Bisphosphonates are generally well tolerated, although they are occasionally associated with adverse events namely hypocalcemia, nephrotoxicity, pancytopenia and osteonecrosis [57].

Renal dysfunction is an undesired side effect that can occur after intravenous infusion of bisphosphonate [5]. In this case, her kidney functions were normal before starting chemotherapy, but a week after initiating ZA, she developed acute renal failure. This may also have been exacerbated by the MM nephropathy, but arguably her kidney functions had remained stable from the time of the diagnosis until she got her first dose of ZA.

All bisphosphonates can cause hypocalcemia, regardless of their method of administration, although this is infrequently found to be a clinically symptomatic problem [7, 8]. Of note, symptomatic hypocalcemia after ZA is rarely reported.

Hypovitaminosis D and concurrent dexamethasone and ZA administration have been identified as independent risk factors for severe hypocalcemia when metastatic tumors are treated with ZA [9]. Corticosteroids decrease blood calcium levels by suppression of intestinal calcium absorption, depression of vitamin D activity and reabsorption of calcium in renal tubules.

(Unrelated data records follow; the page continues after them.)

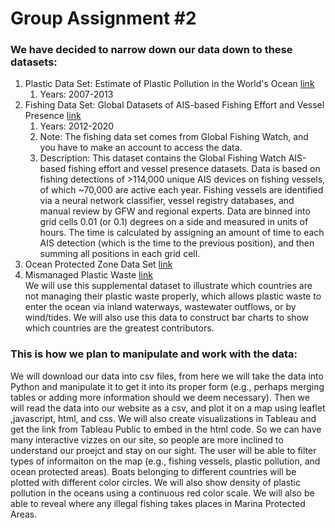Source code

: # Group Assignment #2


### We have decided to narrow down our data down to these datasets:

1. Plastic Data Set: Estimate of Plastic Pollution in the World's Ocean [link](https://arc-gis-hub-home-arcgishub.hub.arcgis.com/datasets/schools-BE::estimate-of-plastic-pollution-in-the-world-s-oceans-1-01-4-75?geometry=-118.091%2C-54.081%2C-157.467%2C50.378) 
    1. Years: 2007-2013
2. Fishing Data Set: Global Datasets of AIS-based Fishing Effort and Vessel Presence [link](https://globalfishingwatch.org/data-download/datasets/public-fishing-effort) 
    1. Years: 2012-2020
    2. Note: The fishing data set comes from Global Fishing Watch, and you have to make an account to access the data. 
    3. Description: This dataset contains the Global Fishing Watch AIS-based fishing effort and vessel presence datasets. Data is based on fishing detections of >114,000 unique AIS devices on fishing vessels, of which ~70,000 are active each year. Fishing vessels are identified via a neural network classifier, vessel registry databases, and manual review by GFW and regional experts. Data are binned into grid cells 0.01 (or 0.1) degrees on a side and measured in units of hours. The time is calculated by assigning an amount of time to each AIS detection (which is the time to the previous position), and then summing all positions in each grid cell. 
3. Ocean Protected Zone Data Set [link](https://www.protectedplanet.net/en/search-areas?filters%5Bdb_type%5D%5B%5D=wdpa&filters%5Bis_type%5D%5B%5D=marine)
4. Mismanaged Plastic Waste [link](https://ourworldindata.org/plastic-pollution) </br>
We will use this supplemental dataset to illustrate which countries are not managing their plastic waste properly, which allows plastic waste to enter the ocean via inland waterways, wastewater outflows, or by wind/tides. We will also use this data to construct bar charts to show which countries are the greatest contributors.
 

### This is how we plan to manipulate and work with the data:

We will download our data into csv files, from here we will take the data into Python and manipulate it to get it into its proper form (e.g., perhaps merging tables or adding more information should we deem necessary). Then we will read the data into our website as a csv, and plot it on a map using leaflet ,javascript, html, and css. We will also create visualizations in Tableau and get the link from Tableau Public to embed in the html code. So we can have many interactive vizzes on our site, so people are more inclined to understand our proejct and stay on our sight. The user will be able to filter types of informaiton on the map (e.g., fishing vessels, plastic pollution, and ocean protected areas). Boats belonging to different countries will be plotted with different color circles. We will also show density of plastic pollution in the oceans using a continuous red color scale. We will also be able to reveal where any illegal fishing takes places in Marina Protected Areas. 
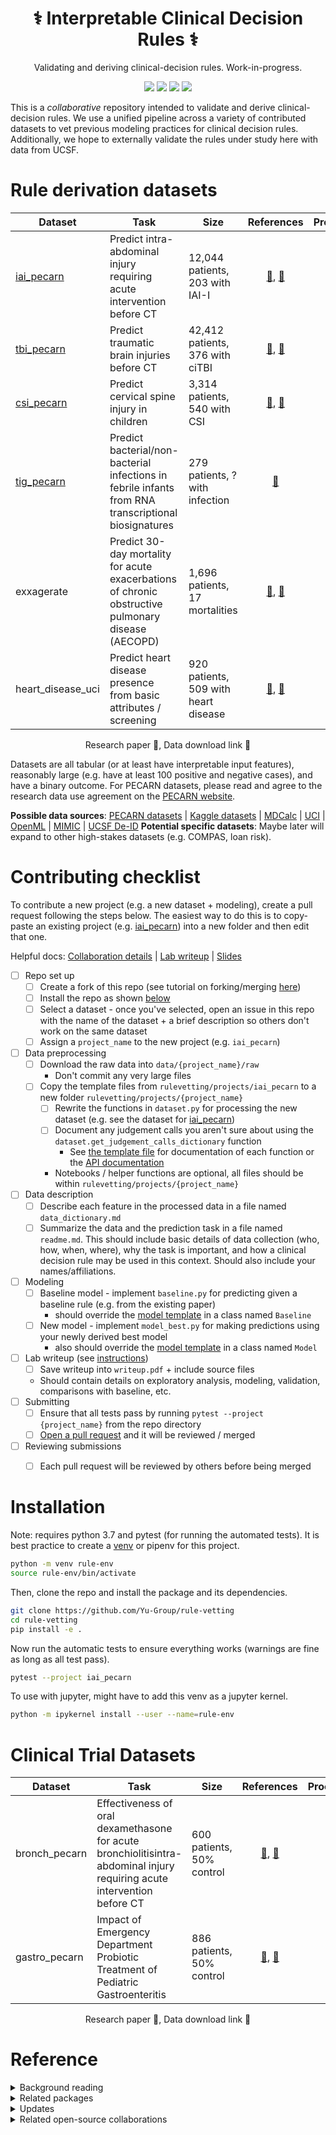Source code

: <h1 align="center">⚕️ Interpretable Clinical Decision Rules ⚕️️</h1>
<p align="center"> Validating and deriving clinical-decision rules. Work-in-progress.
</p>

<p align="center">
  <img src="https://img.shields.io/badge/license-mit-blue.svg">
  <img src="https://img.shields.io/badge/python-3.7-blue">
  <a href="https://github.com/Yu-Group/rule-vetting/actions"><img src="https://github.com/Yu-Group/rule-vetting/workflows/tests/badge.svg"></a>
  <img src="https://img.shields.io/github/checks-status/Yu-Group/rule-vetting/master">
</p>  

This is a *collaborative* repository intended to validate and derive clinical-decision rules. We use a unified  pipeline across a variety of contributed datasets to vet previous modeling practices for clinical decision rules. Additionally, we hope to externally validate the rules under study here with data from UCSF.

# Rule derivation datasets

| Dataset |  Task                                                        | Size                            | References | Processed |
| ---------- | ----- | ----------------------------------------------------------- | :-------------------------------: | :--: |
|[iai_pecarn](rulevetting/projects/iai_pecarn)| Predict intra-abdominal injury requiring acute intervention before CT | 12,044 patients, 203 with IAI-I | [📄](https://pubmed.ncbi.nlm.nih.gov/23375510/), [🔗](https://pecarn.org/datasets/) | ✅ |
|[tbi_pecarn](rulevetting/projects/tbi_pecarn)| Predict traumatic brain injuries before CT | 42,412 patients, 376 with ciTBI | [📄](https://pecarn.org/studyDatasets/documents/Kuppermann_2009_The-Lancet_000.pdf), [🔗](https://pecarn.org/datasets/) | ✅ |
|[csi_pecarn](rulevetting/projects/csi_pecarn)| Predict cervical spine injury in children | 3,314 patients, 540 with CSI | [📄](https://pecarn.org/studyDatasets/documents/Kuppermann_2009_The-Lancet_000.pdf), [🔗](https://pecarn.org/datasets/) |✅|
|[tig_pecarn](rulevetting/projects/tig_pecarn)| Predict bacterial/non-bacterial infections in febrile infants from RNA transcriptional biosignatures | 279 patients, ? with infection | [🔗](https://pecarn.org/datasets/) |❌|
|exxagerate| Predict 30-day mortality for acute exacerbations of chronic obstructive pulmonary disease (AECOPD) | 1,696 patients, 17 mortalities | [📄](https://www.ncbi.nlm.nih.gov/pmc/articles/PMC8354163/), [🔗](https://data.mendeley.com/datasets/3868pbf375/2) |❌|
|heart_disease_uci| Predict heart disease presence from basic attributes / screening | 920 patients, 509 with heart disease | [📄](https://www.sciencedirect.com/science/article/abs/pii/0002914989905249), [🔗](https://archive.ics.uci.edu/ml/datasets/Heart+Disease) |❌|



<p align="center">
    Research paper 📄, Data download link 🔗 
</br>
</p>

Datasets are all tabular (or at least have interpretable input features), reasonably large (e.g. have at least 100 positive and negative cases), and have a binary outcome. For PECARN datasets, please read and agree to the research data use agreement on the [PECARN website](https://pecarn.org/datasets/).

**Possible data sources**: [PECARN datasets](https://pecarn.org/datasets/) |  [Kaggle datasets](https://www.kaggle.com/search?q=healthcare+tag%3A%22healthcare%22) | [MDCalc](https://www.mdcalc.com/) | [UCI](https://archive.ics.uci.edu/ml/index.php) | [OpenML](https://www.openml.org/home) | [MIMIC](https://physionet.org/content/mimiciv/1.0/) | [UCSF De-ID](https://data.ucsf.edu/research/deid-data)
**Potential specific datasets**: Maybe later will expand to other high-stakes datasets (e.g. COMPAS, loan risk).

# Contributing checklist

To contribute a new project (e.g. a new dataset + modeling), create a pull request following the steps below. The easiest way to do this is to copy-paste an existing project (e.g. [iai_pecarn](rulevetting/projects/iai_pecarn)) into a new folder and then edit that one.

Helpful docs: [Collaboration details](docs/collaborating_for_data_scientists.md) | [Lab writeup](docs/lab_writeup.md) | [Slides](https://rules.csinva.io/pres/index.html#/)

- [ ] Repo set up
  - [ ] Create a fork of this repo (see tutorial on forking/merging [here](https://jarv.is/notes/how-to-pull-request-fork-github/))
  - [ ] Install the repo as shown [below](https://github.com/Yu-Group/rule-vetting#installation)
  - [ ] Select a dataset - once you've selected, open an issue in this repo with the name of the dataset + a brief description so others don't work on the same dataset 	
  - [ ] Assign a `project_name` to the new project (e.g. `iai_pecarn`) 	
- [ ] Data preprocessing
  - [ ] Download the raw data into `data/{project_name}/raw`
    - Don't commit any very large files
  - [ ] Copy the template files from `rulevetting/projects/iai_pecarn` to a new folder `rulevetting/projects/{project_name}`
	- [ ] Rewrite the functions in `dataset.py` for processing the new dataset (e.g. see the dataset for [iai_pecarn](rulevetting/projects/iai_pecarn/dataset.py))
    - [ ] Document any judgement calls you aren't sure about using the `dataset.get_judgement_calls_dictionary` function
        - See [the template file](rulevetting/templates/dataset.py) for documentation of each function or the [API documentation](https://yu-group.github.io/rule-vetting/)
    - Notebooks / helper functions are optional, all files should be within `rulevetting/projects/{project_name}`
- [ ] Data description
  - [ ] Describe each feature in the processed data in a file named `data_dictionary.md`
  - [ ] Summarize the data and the prediction task in a file named `readme.md`. This should include basic details of data collection (who, how, when, where), why the task is important, and how a clinical decision rule may be used in this context. Should also include your names/affiliations.
- [ ] Modeling
  - [ ] Baseline model - implement `baseline.py` for predicting given a baseline rule (e.g. from the existing paper)
    - should override the [model template](rulevetting/templates/model.py) in a class named `Baseline`
  - [ ] New model - implement `model_best.py` for making predictions using your newly derived best model
    - also should override the [model template](rulevetting/templates/model.py) in a class named `Model`
- [ ] Lab writeup (see [instructions](docs/lab_writeup.md))    
  - [ ] Save writeup into `writeup.pdf` + include source files
  - Should contain details on exploratory analysis, modeling, validation, comparisons with baseline, etc.
- [ ] Submitting
  - [ ] Ensure that all tests pass by running `pytest --project {project_name}` from the repo directory
  - [ ] [Open a pull request](https://jarv.is/notes/how-to-pull-request-fork-github/) and it will be reviewed / merged
- [ ] Reviewing submissions
  - [ ] Each pull request will be reviewed by others before being merged



# Installation

Note: requires python 3.7 and pytest (for running the automated tests). 
It is best practice to create a [venv](https://docs.python.org/3/tutorial/venv.html) or pipenv for this project.

```bash
python -m venv rule-env
source rule-env/bin/activate
```

Then, clone the repo and install the package and its dependencies.

```bash
git clone https://github.com/Yu-Group/rule-vetting
cd rule-vetting
pip install -e .
```

Now run the automatic tests to ensure everything works (warnings are fine as long as all test pass).

```bash
pytest --project iai_pecarn
```

To use with jupyter, might have to add this venv as a jupyter kernel.

```bash
python -m ipykernel install --user --name=rule-env
```

# Clinical Trial Datasets

| Dataset |  Task                                                        | Size                            | References | Processed |
| ---------- | ----- | ----------------------------------------------------------- | :-------------------------------: | :--: |
|bronch_pecarn| Effectiveness of oral dexamethasone for acute bronchiolitisintra-abdominal injury requiring acute intervention before CT | 600 patients, 50% control | [📄](https://pubmed.ncbi.nlm.nih.gov/17652648/), [🔗](https://pecarn.org/datasets/) | ❌ |
| gastro_pecarn | Impact of Emergency Department Probiotic Treatment of Pediatric Gastroenteritis | 886 patients, 50% control | [📄](https://trialsjournal.biomedcentral.com/articles/10.1186/1745-6215-15-170), [🔗](https://pecarn.org/datasets/) | ❌ |



<p align="center">
    Research paper 📄, Data download link 🔗 
</br>
</p>

# Reference
<details>
<summary>Background reading</summary>
<ul>
  <li>Be familiar with the <a href="https://github.com/csinva/imodels">imodels</a>: package</li>
  <li>See the <a href="https://www.equator-network.org/reporting-guidelines/tripod-statement/">TRIPOD</a> statement on medical reporting</li>
  <li>See the <a href="https://www.pnas.org/content/117/8/3920">Veridical data science</a> paper</li>
</ul>
</details>

<details>
<summary>Related packages</summary>
<ul>
  <li><a href="https://github.com/csinva/imodels">imodels</a>: rule-based modeling</li>
  <li><a href="https://github.com/Yu-Group/veridical-flow">veridical-flow</a>: stability-based analysis</li>
  <li><a href="https://github.com/trevorstephens/gplearn/tree/ad57cb18caafdb02cca861aea712f1bf3ed5016e">gplearn</a>: symbolic regression/classification</li>
  <li><a href="https://github.com/dswah/pyGAM">pygam</a>: generative additive models</li>
  <li><a href="https://github.com/interpretml/interpret">interpretml</a>: boosting-based gam</li>
</ul>
</details>

<details>
<summary>Updates</summary>
<ul>
  <li>For updates, star the repo, <a href="https://github.com/csinva/csinva.github.io">see this related repo</a>, or follow <a href="https://twitter.com/csinva_">@csinva_</a></li>
  <li>Please make sure to give authors of original datasets appropriate credit!</li>
  <li>Contributing: pull requests <a href="https://github.com/csinva/imodels/blob/master/docs/contributing.md">very welcome</a>!</li>
</ul>
</details>

<details>
<summary>Related open-source collaborations</summary>
<ul>
  <li>The <a href="https://github.com/csinva/imodels">imodels package</a> maintains many of the rule-based models here</li>
  <li>Inspired by the <a href="https://github.com/csinva/imodels">BIG-bench</a> effort.</li>
  <li>See also <a href="https://github.com/GEM-benchmark/NL-Augmenter">NL-Augmenter</a> and <a href="https://github.com/allenai/natural-instructions-expansion">NLI-Expansion</a></li>
</ul>
</details>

There are some case reports about patients with MM with unrecognized vitamin D deficiency, who developed hypocalcemia following ZA that improved only after vitamin D replacement [1]; as can also be appreciated in this case.


Some studies have reported up to 150% increase in mortality, among critical care unit patients, with ionized calcium levels below 0.8mmol/L [10]. Our patient had ionized calcium of 0.66mmol/L. Unfortunately, the level of vitamin D is not part of routine screening in patients receiving bisphosphonates for cancers. This case therefore serves to remind us that careful clinical and biochemical evaluation is required before administration of bisphosphonates in cancers to avoid undesired side effects; and vitamin D levels should be a part of screening before administering more potent and longer acting bisphosphonates, such as ZA.


Written informed consent was obtained from the patient for publication of this case report and any accompanying images. A copy of the written consent is available for review by the Editor-in-Chief of this journal.